Friday, 8 July 2011

Afghanistan suicide attack kills 35 | World news |

A suicide car bomber blew up a small clinic in eastern Afghanistan on Saturday, causing the building to collapse as women and children waited in line. At least 35 people were killed in one of the deadliest attacks against civilians this year.

Guards saw a sports utility vehicle charging toward the Akbarkhail Public Medical Centre, a compound that provides health care for the mountainous area in the Azra district of Logar province. But before anyone could react, the SUV smashed through a wall and exploded, local officials said.

The Taliban denied it was behind the bombing. Violence has been on the rise since the Taliban launched its spring offensive and promised retaliation for the death of Osama bin Laden.

"This attack was not done by our fighters," Taliban spokesman Zabiullah Mujahid told The Associated Press in a telephone interview.

Survivors of the blast and others who heard the explosion dug through the rubble with shovels and bare hands. At least 35 dead bodies were pulled from the debris, and 53 other people were wounded, provincial public health director Dr Mohammad Zaref Nayebkhail said.

The victims, mostly women and children, included patients, visitors, and medical staffers.

"They were offering important services for the people. We had very good services and lots of patients. There were only 10 beds but lots of other services in that centre. It's why the casualties were so high," he said.

Nayebkhail said an Afghan army helicopter was dispatched to the area to deliver medical supplies and to ferry survivors to other hospitals. He said the clinic had recently been expanded to meet the health needs of the district's growing population.

 

Saturday's attack was the deadliest since February, when three men shot to death 38 people at a Kabul Bank branch in Jalalabad. The Taliban claimed responsibility, saying the victims deserved their fates because some worked for the western-backed Afghan government.

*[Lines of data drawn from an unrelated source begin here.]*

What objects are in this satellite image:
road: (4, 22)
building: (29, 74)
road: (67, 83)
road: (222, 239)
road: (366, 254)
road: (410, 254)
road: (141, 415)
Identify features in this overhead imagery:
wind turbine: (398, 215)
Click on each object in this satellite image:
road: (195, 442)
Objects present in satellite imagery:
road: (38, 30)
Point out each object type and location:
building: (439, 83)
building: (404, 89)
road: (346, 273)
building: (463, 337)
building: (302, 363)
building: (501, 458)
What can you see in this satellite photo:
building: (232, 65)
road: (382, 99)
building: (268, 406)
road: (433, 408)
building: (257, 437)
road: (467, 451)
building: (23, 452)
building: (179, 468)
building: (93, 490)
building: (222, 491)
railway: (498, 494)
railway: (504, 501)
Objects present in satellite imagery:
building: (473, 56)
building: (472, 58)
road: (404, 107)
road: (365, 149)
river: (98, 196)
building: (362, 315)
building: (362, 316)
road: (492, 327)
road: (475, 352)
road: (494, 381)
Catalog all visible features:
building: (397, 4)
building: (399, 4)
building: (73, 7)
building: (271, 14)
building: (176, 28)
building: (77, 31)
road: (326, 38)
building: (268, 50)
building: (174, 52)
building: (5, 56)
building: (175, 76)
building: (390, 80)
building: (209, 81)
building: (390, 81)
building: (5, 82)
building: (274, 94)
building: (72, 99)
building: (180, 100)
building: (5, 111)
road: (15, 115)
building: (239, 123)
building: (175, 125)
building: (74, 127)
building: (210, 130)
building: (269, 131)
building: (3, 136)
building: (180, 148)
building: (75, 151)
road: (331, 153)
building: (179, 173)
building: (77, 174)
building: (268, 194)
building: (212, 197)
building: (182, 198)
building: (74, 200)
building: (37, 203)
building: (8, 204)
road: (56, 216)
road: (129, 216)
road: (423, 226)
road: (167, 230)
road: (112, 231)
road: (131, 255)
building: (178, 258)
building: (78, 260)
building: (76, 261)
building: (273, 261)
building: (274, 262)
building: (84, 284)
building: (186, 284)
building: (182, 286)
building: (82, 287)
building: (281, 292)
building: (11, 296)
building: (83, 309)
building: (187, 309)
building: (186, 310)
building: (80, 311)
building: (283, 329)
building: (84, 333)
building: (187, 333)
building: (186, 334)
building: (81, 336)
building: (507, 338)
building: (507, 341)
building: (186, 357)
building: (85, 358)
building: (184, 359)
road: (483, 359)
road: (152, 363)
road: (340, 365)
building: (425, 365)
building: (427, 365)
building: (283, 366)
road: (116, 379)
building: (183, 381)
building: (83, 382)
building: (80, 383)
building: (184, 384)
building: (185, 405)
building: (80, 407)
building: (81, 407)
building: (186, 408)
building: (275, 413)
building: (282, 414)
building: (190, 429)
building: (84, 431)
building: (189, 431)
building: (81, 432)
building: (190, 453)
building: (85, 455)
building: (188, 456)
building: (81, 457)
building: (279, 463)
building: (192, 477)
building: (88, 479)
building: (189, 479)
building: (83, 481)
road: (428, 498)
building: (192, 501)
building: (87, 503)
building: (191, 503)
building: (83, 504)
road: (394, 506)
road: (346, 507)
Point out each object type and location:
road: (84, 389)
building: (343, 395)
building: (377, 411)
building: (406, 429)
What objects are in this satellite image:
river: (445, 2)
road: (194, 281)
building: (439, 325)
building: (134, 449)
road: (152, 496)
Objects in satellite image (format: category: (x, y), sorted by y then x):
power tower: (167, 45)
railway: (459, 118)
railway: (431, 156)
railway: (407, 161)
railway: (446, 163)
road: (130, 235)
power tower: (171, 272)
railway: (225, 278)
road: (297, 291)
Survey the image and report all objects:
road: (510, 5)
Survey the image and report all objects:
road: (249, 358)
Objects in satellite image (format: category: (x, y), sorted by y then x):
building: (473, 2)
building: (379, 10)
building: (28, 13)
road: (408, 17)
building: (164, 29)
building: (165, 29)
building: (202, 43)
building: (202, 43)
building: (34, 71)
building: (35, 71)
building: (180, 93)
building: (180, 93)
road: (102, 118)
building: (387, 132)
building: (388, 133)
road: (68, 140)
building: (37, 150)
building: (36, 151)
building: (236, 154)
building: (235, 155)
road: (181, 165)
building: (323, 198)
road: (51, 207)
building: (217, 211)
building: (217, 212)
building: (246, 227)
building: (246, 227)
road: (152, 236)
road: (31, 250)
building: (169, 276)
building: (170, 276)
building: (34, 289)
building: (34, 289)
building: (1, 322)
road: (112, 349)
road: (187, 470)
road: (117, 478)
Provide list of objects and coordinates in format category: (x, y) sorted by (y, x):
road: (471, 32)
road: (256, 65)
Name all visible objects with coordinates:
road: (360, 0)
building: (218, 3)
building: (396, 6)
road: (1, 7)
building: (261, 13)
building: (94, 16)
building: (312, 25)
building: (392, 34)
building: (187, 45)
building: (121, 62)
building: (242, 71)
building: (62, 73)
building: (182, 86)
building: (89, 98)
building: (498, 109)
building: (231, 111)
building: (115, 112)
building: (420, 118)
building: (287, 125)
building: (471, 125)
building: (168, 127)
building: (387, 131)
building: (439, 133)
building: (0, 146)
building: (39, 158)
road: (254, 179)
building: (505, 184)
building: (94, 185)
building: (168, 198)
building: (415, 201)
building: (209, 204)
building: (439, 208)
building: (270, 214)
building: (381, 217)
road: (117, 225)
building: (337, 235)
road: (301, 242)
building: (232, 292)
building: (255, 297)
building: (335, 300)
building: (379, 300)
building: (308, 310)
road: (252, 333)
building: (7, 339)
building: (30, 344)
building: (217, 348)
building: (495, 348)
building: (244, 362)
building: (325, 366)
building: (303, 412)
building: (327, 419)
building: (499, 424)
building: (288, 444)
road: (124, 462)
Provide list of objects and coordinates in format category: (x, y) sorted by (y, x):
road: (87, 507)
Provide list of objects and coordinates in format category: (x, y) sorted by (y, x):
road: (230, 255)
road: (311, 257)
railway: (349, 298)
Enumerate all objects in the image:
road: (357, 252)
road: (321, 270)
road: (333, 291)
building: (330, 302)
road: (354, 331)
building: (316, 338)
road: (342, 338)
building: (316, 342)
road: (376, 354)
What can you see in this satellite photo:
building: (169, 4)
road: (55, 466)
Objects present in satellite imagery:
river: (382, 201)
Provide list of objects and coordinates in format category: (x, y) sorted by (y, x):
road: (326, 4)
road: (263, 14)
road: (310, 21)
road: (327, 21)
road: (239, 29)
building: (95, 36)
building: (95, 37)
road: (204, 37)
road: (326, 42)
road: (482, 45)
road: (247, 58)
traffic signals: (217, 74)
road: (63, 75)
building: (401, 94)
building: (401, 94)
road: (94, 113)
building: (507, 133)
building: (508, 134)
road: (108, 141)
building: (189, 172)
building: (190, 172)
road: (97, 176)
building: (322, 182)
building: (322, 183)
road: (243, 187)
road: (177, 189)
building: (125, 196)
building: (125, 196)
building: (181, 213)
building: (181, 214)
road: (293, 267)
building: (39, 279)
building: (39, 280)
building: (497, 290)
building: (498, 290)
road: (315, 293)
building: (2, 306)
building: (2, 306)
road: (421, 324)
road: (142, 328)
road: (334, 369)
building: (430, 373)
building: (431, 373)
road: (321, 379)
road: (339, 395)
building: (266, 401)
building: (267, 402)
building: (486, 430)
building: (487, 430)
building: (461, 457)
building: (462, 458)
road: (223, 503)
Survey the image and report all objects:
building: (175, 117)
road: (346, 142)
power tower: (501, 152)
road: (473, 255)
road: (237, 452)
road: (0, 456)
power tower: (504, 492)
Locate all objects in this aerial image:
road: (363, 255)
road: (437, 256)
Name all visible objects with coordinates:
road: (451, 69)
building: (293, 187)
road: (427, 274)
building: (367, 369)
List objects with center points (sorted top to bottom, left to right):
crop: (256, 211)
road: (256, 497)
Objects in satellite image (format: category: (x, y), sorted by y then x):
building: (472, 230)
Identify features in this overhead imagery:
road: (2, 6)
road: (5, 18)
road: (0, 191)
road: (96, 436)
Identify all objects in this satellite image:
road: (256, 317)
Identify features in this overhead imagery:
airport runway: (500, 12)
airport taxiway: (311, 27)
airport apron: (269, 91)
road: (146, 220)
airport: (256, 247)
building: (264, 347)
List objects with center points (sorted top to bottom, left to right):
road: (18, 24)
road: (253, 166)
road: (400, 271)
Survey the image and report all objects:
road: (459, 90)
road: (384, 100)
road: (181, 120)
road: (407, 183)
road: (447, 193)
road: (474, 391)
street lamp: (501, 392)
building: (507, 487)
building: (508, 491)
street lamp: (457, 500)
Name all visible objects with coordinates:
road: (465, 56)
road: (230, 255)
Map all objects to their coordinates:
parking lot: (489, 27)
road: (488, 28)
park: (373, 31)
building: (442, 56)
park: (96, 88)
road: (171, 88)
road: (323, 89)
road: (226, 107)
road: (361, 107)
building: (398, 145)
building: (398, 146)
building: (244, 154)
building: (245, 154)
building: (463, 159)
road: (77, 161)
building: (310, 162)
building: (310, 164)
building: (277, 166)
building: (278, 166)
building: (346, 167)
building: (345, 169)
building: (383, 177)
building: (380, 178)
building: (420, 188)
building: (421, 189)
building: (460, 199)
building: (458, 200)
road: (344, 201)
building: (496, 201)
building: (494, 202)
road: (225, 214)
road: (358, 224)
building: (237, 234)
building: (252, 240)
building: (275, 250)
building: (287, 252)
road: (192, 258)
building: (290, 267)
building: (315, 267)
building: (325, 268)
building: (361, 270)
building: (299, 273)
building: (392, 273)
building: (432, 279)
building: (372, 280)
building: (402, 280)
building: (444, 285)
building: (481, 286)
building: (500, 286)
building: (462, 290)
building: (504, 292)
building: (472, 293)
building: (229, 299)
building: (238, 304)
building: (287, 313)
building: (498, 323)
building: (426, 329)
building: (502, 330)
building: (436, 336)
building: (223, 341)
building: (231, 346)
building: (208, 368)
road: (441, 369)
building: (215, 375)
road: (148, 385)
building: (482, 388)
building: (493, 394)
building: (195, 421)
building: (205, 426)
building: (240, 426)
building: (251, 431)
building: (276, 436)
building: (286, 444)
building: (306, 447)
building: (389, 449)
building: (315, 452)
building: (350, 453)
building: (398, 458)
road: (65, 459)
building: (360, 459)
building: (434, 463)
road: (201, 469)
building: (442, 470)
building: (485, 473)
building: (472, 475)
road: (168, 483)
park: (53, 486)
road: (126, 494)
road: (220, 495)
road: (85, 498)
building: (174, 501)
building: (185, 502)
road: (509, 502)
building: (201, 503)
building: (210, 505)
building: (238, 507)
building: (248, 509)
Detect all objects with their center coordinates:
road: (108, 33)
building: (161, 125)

The Taliban also claimed responsibility for a bomb attack in February in the northern province of Kunduz, which killed 31 people as they waited for government identification cards.

A recent UN report found that May was the deadliest month for civilians since it records began 2007, and it said insurgents were to blame for 82% of the 368 deaths recorded.

On Friday, another blast – this one caused by a bicycle rigged with explosives – ripped through a bazaar in the Khanabad district of Kunduz province in northern Afghanistan, killing at least 10 people, including a police officer, and wounding 24, according to an interior ministry statement.